DewCor, owned and operated by former Newfoundland and Labrador premier Danny Williams, reached an agreement with the city in 2016 that it purchase and install the decorative streetlights at its own cost and that the city take over the ownership of the lights, including operation, maintenance and replacement costs in addition to the normal cost of electricity.
A cost analysis at the time indicated there would be potential savings of $491,000 to the city over the anticipated life cycle of the infrastructure which would offset the cost of future ownership when compared to the standard Newfoundland Power installation.
Since DewCor covered those costs upfront — including the poles and underground wiring — and given that the lights are LED and require less electricity, the company said it should be compensated by $589,000, which it says is the net present value of the amount the city would normally pay Newfoundland Power over the anticipated life cycle of the streetlights, with provision for ongoing maintenance and electricity costs.
“This is only fair and equitable treatment for both the developer and taxpayers, and negotiations have been going on since 2018,” Danny Williams said in a letter to city council.
“Quite simply, Galway cannot be expected to incur basic streetlight costs when others do not.”
But not everyone on city council agrees.
At city council’s committee of the whole meeting Wednesday, Councillor-at-Large Maggie Burton said city staff is recommending that the city retain any savings realized from the use of the streetlights, which were installed by the developer in place of the standard streetllights.
“This is a unique situation,” said Burton, head of the planning and development committee, who noted the city does not own, operate or maintain Newfoundland Power light poles.
She said staff believe that if DewCor wanted the savings, it should have included this condition in the initial request to council to use decorative streetlights.
She said the city approved the decorative lights in the first phases of Galway, “even though this is not something the city would normally undertake.”
Burton admitted the lighting has a direct impact on the city’s operating budget. However, she noted the projected savings are based on a number of assumptions regarding future operating and managing costs and, therefore, may or may not be realized in full.
In accepting ownership of these streetlights, the city accepts any risks associated with future costs, she said. As a result, she said, having the city keep the savings is “a fair recommendation.”
Williams said it’s not fair and he is disappointed with the recommendation.
“It’s not appropriate for the city to increase the cost of development in Galway (which is ultimately paid by the resident and business taxpayers in Galway) and use those funds for the benefit of taxpayers in other areas of the city,” he noted.
Williams said DewCor paid approximately $1.37-million for the streetlights, and the city will reap the benefit by owning a much more esthetically pleasing streetscape for the same cost as standard streetlights, with no obligation to pay a rental in perpetuity. To date, nearly $150 million of private money has been spent in Galway for infrastructure and improvements at no cost to the city, Williams said.

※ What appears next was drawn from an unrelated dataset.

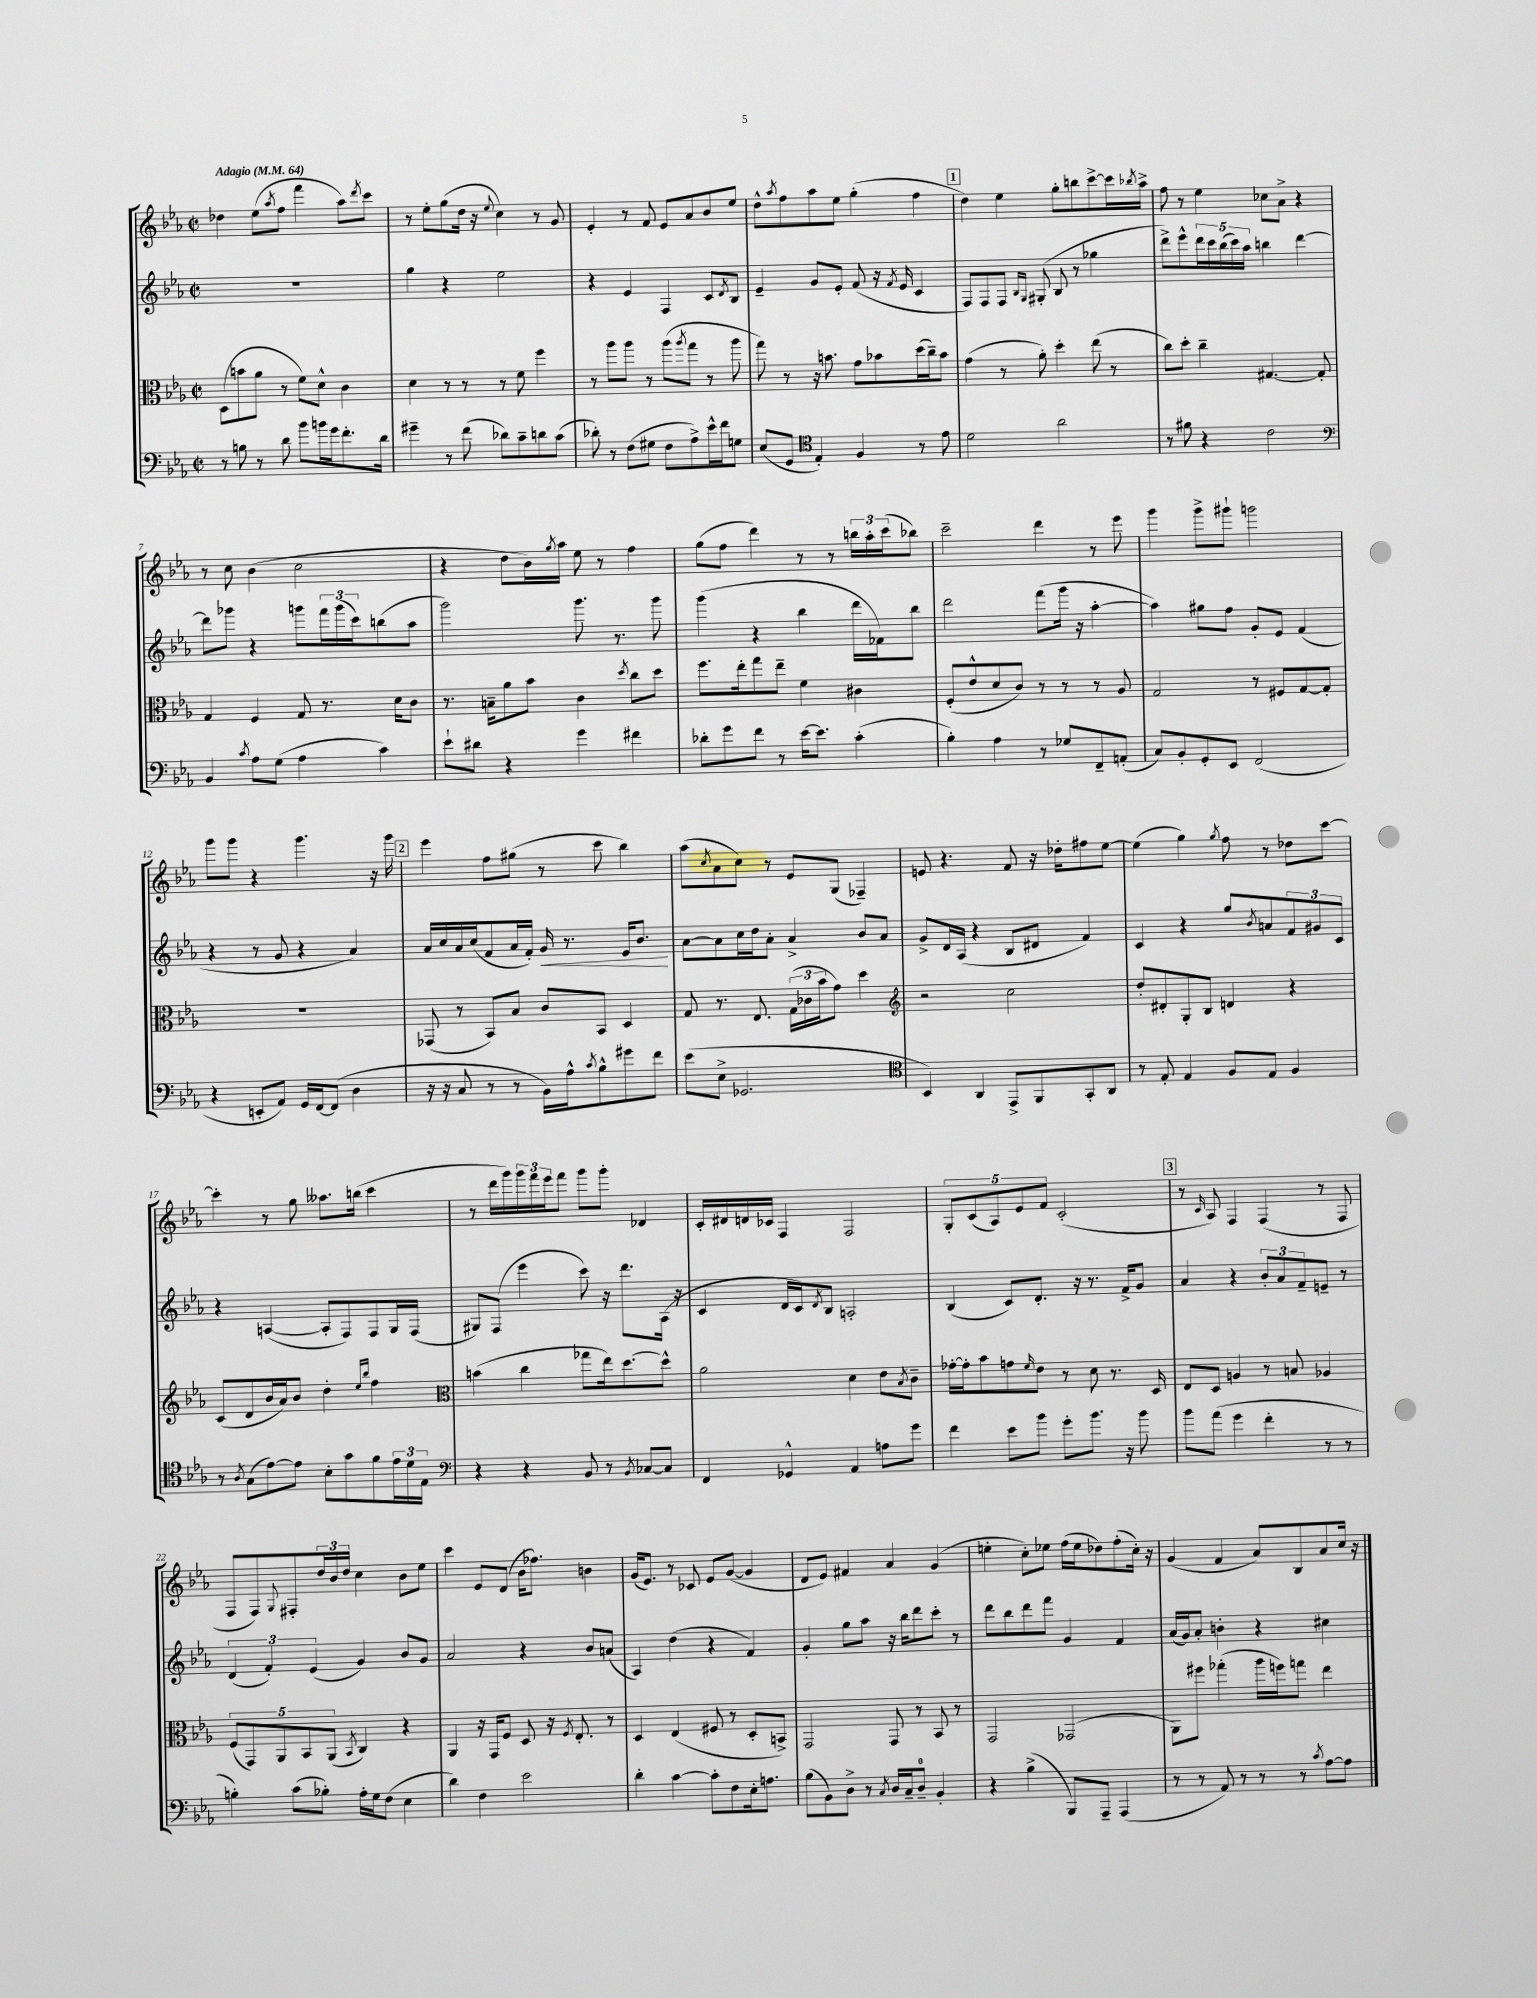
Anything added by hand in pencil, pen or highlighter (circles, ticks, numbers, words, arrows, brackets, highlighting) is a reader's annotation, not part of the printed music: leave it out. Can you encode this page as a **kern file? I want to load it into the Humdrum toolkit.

“In order to alleviate the financial obligation by the city, we would be prepared to accept this payment as 50 per cent this month and 50 per cent in January 2022, or credited against the company’s municipal taxes."
Council members agreed to defer discussions about the issue to the next committee of the whole meeting on Jan. 20, as Ward 5 Coun. Wally Collins said he wanted further time to review the information.
“We’re building (more or less) a new city over there and there are a lot of things that were never brought up before,” said Collins. “This only popped up to me this last week, so I’d really like to get more information so I can vote on it. … $500,000 is a lot money.”
It’s one of a string of disagreements the city and DewCor have had since the project was begun. The latest was about the installation of a Christmas tree at the main Galway roundabout. Williams was forced to remove it when city council said it was a distraction to motorists.